In his testimony August 1 before the Senate Environment and Public Works Committee, climate scientist John Christy revealed the results of his latest work showing “clear evidence … that extreme high temperatures are not increasing in frequency, but actually appear to be decreasing.” Christy does his research at the University of Alabama, monitoring global temperature changes through remote satellite sensing which he developed along with a partner, Roy Spencer. For his efforts, Christy has been awarded NASA’s Medal for Exceptional Scientific Achievement and the American Meteorological Society’s “Special Award.”
In his testimony, Christy presented evidence that current concerns about recent events — heat waves, wild fires, droughts, freak storms, and flooding — do not in fact reflect climate change (global warming) caused by humans, and concerns about human-caused global warming are in fact overblown. What Christy did was analyze the number of state record high and low temperatures, by decade, and concluded that “since 1960, there have been more all-time cold records set than hot records in each decade.”
When critics noted that there are only 50 states with this data — a possibly statistically insignificant number from which to draw such conclusions — Christy then looked at “the year-by-year numbers of daily all-time record high temperatures from a set of 970 weather stations with at least 80 years of record,” and found that additional data not only confirmed his original conclusion, but expanded it: There were several years with more than 6,000 record-setting highs before 1940, but no years with over 5,000 record highs after 1954.
He then went on to explain that since tracking temperature change is a long-term proposition, he created 10-year moving averages of temperatures recorded from 704 stations that had at least 100 years of data. The result? Average high temperatures have dropped significantly since the 1930s, with averages running at about half of those recorded back then.
He then answered the question he knew panelists would be asking: What about 2012? Isn’t the continuing string of unseasonably hot temperatures being experienced across the country evidence of global warming?
Based on his analysis of record high temperatures in seven central U.S. states and the West Coast, the current continuing heat wave “is smaller than previous events” going back to the 1930’s. Christy then went on to answer the same question about the current drought, with the same answer: There is no discernible trend toward excessive drought conditions when compared to data going back to the year 1900.

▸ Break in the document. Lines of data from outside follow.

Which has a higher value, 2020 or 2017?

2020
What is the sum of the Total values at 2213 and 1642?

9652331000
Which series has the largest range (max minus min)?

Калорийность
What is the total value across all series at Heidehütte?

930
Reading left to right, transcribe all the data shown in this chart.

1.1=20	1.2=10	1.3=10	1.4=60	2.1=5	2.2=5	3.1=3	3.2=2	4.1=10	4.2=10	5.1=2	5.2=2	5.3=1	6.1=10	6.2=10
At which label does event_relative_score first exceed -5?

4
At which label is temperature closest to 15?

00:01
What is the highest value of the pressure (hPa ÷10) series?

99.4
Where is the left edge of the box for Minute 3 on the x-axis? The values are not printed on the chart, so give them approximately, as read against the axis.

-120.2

Christy goes where the data takes him, without apparent ideological overtones or agendas. In 2003, Christy co-authored a study for the American Geophysical Union (AGU) — back when the global warming crowd was coming into full bloom — which concluded that human activities were warming Earth’s climate at a faster rate than ever before.
But in a telephone interview following the publishing of that study, Christy warned about being too dogmatic:
It is scientifically inconceivable that after changing forests into cities, turning millions of acres into farmland, putting massive quantities of soot and dust into the atmosphere and sending quantities of greenhouse gases into the air, that the natural course of climate change hasn’t been increased in the past century …
[But I am] still a strong critic of scientists who make catastrophic predictions of huge increases in global temperatures and tremendous rises in sea levels.
Christy continued his research, and when the AGU issued a follow-up statement in 2007, Christy backed away from it. In an interview with Fortune magazine, Christy said:
As far as the [2003 statement from] the AGU [is concerned], I thought that was a fine statement because it did not put forth a magnitude of the warming. We just said that human effects have a warming influence, and that’s certainly true. There was nothing about disaster or catastrophe. In fact, I was very upset about the latest AGU statement [in 2007]. It was about as alarmist as you can get.
His work, and his commitment to take it where it led him, resulted in his writing an editorial for the Wall Street Journal that separated him from many of his colleagues:
I’m sure the majority (but not all) of my IPCC colleagues cringe when I say this, but I see neither the developing catastrophe nor the smoking gun proving that human activity is to blame for most of the warming we see.
Christy was referring to the UN-established Intergovernmental Panel on Climate Change (IPCC), which is blatant in its support of the Kyoto Protocol. Its primary activity is publishing special reports on topics supportive of the implementation of that treaty. But Christy appears not to care much about what those colleagues think. In 2009, he told the U.S. House Ways and Means Committee:
From my analysis, the actions being considered to “stop global warming” will have an imperceptible impact on whatever the climate will do, while making energy more expensive, and thus have a negative impact on the economy as a whole. We have found that climate models and popular surface temperature data sets [like those of the IPCC] overstate the changes in the real atmosphere and that actual changes are not alarming.
Coming from such a stalwart defender and practitioner of the scientific method which, according to the Oxford English Dictionary, is “a method or procedure that consists in [the] systematic observation, measurement, and experiment, and the formulation, testing, and modification of hypotheses,” whereby such work lets reality speak for itself, Christy is sure to infuriate those whose minds are already made up about “global warming” — oops, man-made climate change — and don’t want to become confused by the facts.